Autosomal recessive hyper-IgE syndrome (AR-HIES) caused by DOCK8 gene is a rare immunodeficiency disease, the main clinical manifestations include recurrent Eczema-like rash, skin and lung abscesses, accompanied with increased serum IgE level. Here, we report a 7-year-old Chinese girl with a new clinic features caused by DOCK8 gene mutations.

Case presentation

A 7-year-old girl was admitted to our hospital because of abnormal walking posture. The clinical manifestations of the patient included abnormal gait, eczema-like rash, fingertip abscess, high muscle tone, and facial paralysis. Among them, high muscle tone and facial paralysis are new clinic features which have not been reported previously. The blood eosinophils and serum IgE levels were significantly increased, and the lymphocyte subsets indicated a decrease of T lymphocytes. The magnetic resonance imaging (MRI) of her brain suggested myelin dysplasia and brain atrophy. Two novel compound heterozygous mutations (c.1868 + 2 T > C and c.5962-2A > G) of DOCK8 gene were identified by whole exome sequencing. By literature review, there are 11 mutations of DOCK8 gene in Chinese AR-HIES patients.

**PROBLEM STATEMENT:**
In the case report on DOCK8-related hyper-IgE syndrome, which two clinical features of the girl are described as new?

**SUPPLIED DATA:**
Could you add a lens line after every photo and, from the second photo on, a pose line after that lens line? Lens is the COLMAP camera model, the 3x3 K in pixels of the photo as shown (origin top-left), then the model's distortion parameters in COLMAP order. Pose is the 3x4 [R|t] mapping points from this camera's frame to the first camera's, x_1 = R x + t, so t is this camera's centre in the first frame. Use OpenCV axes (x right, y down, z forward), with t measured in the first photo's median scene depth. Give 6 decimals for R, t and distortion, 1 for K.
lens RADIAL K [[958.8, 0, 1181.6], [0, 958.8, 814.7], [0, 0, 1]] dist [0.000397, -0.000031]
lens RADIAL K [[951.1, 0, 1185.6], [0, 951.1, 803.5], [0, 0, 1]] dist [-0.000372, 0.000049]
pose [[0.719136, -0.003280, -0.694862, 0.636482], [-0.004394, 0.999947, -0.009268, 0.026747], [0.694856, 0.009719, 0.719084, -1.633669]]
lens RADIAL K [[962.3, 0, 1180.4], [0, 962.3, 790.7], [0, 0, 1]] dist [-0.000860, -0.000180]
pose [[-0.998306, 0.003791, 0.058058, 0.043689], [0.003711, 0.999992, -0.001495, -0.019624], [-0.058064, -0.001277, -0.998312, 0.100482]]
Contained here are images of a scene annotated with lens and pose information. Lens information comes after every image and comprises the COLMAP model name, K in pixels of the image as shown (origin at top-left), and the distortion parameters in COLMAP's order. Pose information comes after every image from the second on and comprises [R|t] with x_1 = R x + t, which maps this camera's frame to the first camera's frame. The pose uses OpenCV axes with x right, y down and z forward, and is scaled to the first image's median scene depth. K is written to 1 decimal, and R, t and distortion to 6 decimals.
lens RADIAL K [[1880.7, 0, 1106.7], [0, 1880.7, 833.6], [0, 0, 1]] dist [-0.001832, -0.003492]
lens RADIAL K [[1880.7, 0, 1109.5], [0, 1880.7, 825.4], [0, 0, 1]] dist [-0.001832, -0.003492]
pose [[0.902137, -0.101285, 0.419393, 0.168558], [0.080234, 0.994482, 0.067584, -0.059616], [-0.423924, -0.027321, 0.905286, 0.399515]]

**SOLUTION FOR THIS PROBLEM:**
High muscle tone and facial paralysis.